The micro-credit revolution has established that the poor are bankable and creditworthy. The logic of this discovery would be to encourage commercial banks to significantly enhance lending to the productive poor. At the same time, micro-credit organisations should be equipped to graduate into corporate banks or financial enterprises, owned by the poor. There is, today, no reason why such large organisations, of the maturity of Grameen Bank, with such a consistent record of debt recovery, should not graduate into the macro-finance system by accessing the deposits of the public or the overseas remittances of Bangladeshi migrants. Financial instruments such as mutual funds could be designed to underwrite investments by collectives of the income poor in a variety of up-market assets such as agro-enterprises, plantations, real estate, banks, manufacturing enterprise or public-private infrastructure projects.
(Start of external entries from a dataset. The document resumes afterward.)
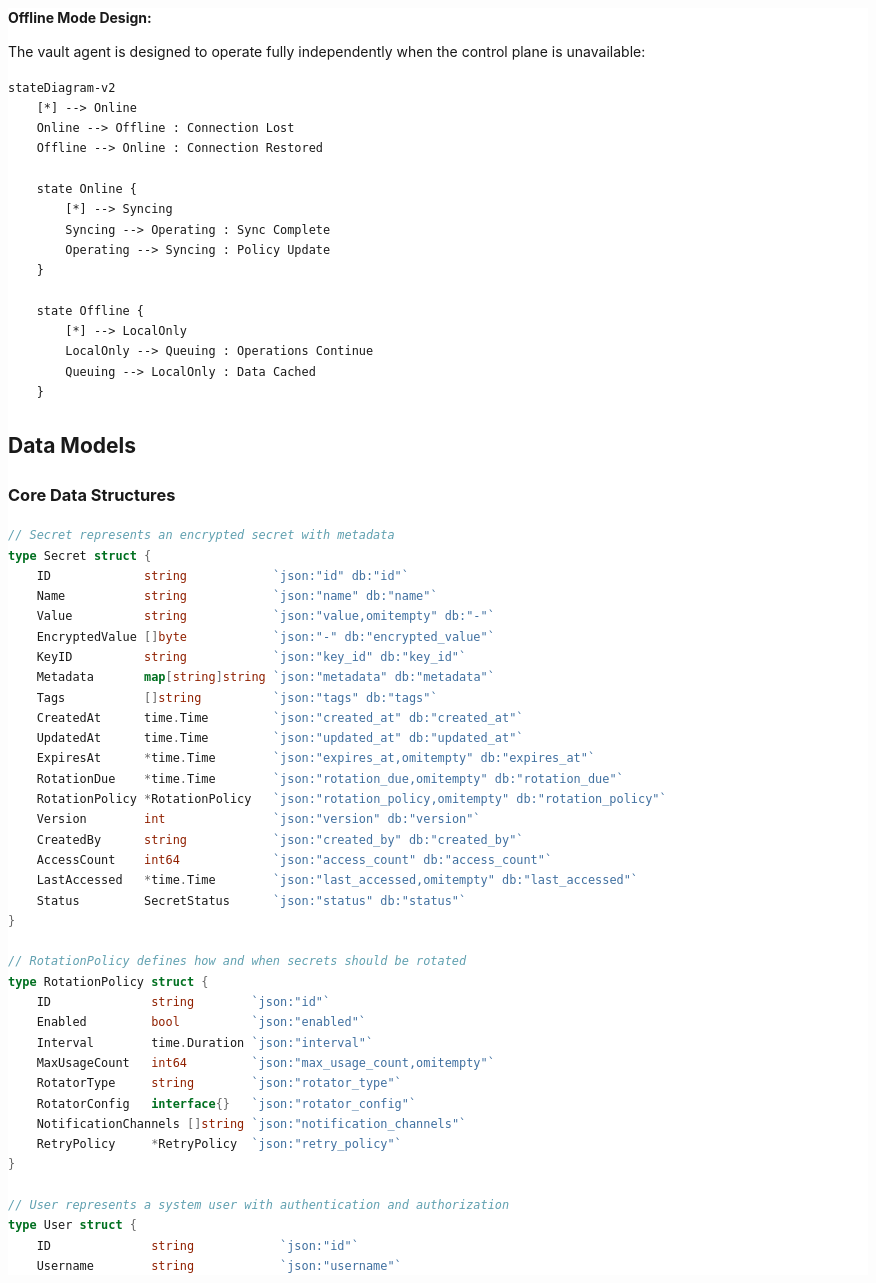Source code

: **Offline Mode Design:**

The vault agent is designed to operate fully independently when the control plane is unavailable:

```mermaid
stateDiagram-v2
    [*] --> Online
    Online --> Offline : Connection Lost
    Offline --> Online : Connection Restored
    
    state Online {
        [*] --> Syncing
        Syncing --> Operating : Sync Complete
        Operating --> Syncing : Policy Update
    }
    
    state Offline {
        [*] --> LocalOnly
        LocalOnly --> Queuing : Operations Continue
        Queuing --> LocalOnly : Data Cached
    }
```

## Data Models

### Core Data Structures

```go
// Secret represents an encrypted secret with metadata
type Secret struct {
    ID             string            `json:"id" db:"id"`
    Name           string            `json:"name" db:"name"`
    Value          string            `json:"value,omitempty" db:"-"`
    EncryptedValue []byte            `json:"-" db:"encrypted_value"`
    KeyID          string            `json:"key_id" db:"key_id"`
    Metadata       map[string]string `json:"metadata" db:"metadata"`
    Tags           []string          `json:"tags" db:"tags"`
    CreatedAt      time.Time         `json:"created_at" db:"created_at"`
    UpdatedAt      time.Time         `json:"updated_at" db:"updated_at"`
    ExpiresAt      *time.Time        `json:"expires_at,omitempty" db:"expires_at"`
    RotationDue    *time.Time        `json:"rotation_due,omitempty" db:"rotation_due"`
    RotationPolicy *RotationPolicy   `json:"rotation_policy,omitempty" db:"rotation_policy"`
    Version        int               `json:"version" db:"version"`
    CreatedBy      string            `json:"created_by" db:"created_by"`
    AccessCount    int64             `json:"access_count" db:"access_count"`
    LastAccessed   *time.Time        `json:"last_accessed,omitempty" db:"last_accessed"`
    Status         SecretStatus      `json:"status" db:"status"`
}

// RotationPolicy defines how and when secrets should be rotated
type RotationPolicy struct {
    ID              string        `json:"id"`
    Enabled         bool          `json:"enabled"`
    Interval        time.Duration `json:"interval"`
    MaxUsageCount   int64         `json:"max_usage_count,omitempty"`
    RotatorType     string        `json:"rotator_type"`
    RotatorConfig   interface{}   `json:"rotator_config"`
    NotificationChannels []string `json:"notification_channels"`
    RetryPolicy     *RetryPolicy  `json:"retry_policy"`
}

// User represents a system user with authentication and authorization
type User struct {
    ID              string            `json:"id"`
    Username        string            `json:"username"`
```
Such opportunities for broadening ownership of corporate wealth should not be limited to the income poor but could be extended to workers in the corporate sector to own shares in the enterprises where they work.

To empower the poor to move into the higher tiers of the economy it is suggested that institutions should be designed to aggregate their collective power. For example, NGOs need to progressively reinvent themselves as corporations of the poor. The future of the NGO as a social institution lies in its ability to use its institutional capacity to link the poor to the market. Through such a measure the individual weakness of the poor could be aggregated into the legally recognised power of the many.

In the final analysis, it is only when the poor and other excluded sections of the population are sitting in the representative institutions of the state, in local elective bodies as well as in Parliament, that they will be able to ensure that their particular concerns are mainstreamed within the policymaking process. Here special attention needs to be given as to how the power of money can be neutralised in the system of electoral politics and affirmative opportunities provided to the more deprived segments of the population to be elected to our representative institutions.

The policy interventions suggested here demand a change in perspective from poverty alleviation towards addressing the injustices of society through structural change which moves us towards a more equitable, inclusive social order. Such an order, built around the democratisation of economic and political opportunities, would ensure an inclusive and sustainable development process but would strengthen the foundations of an increasingly dysfunctional and vulnerable democratic order.

The writer is Chairman, Centre for Policy Dialogue.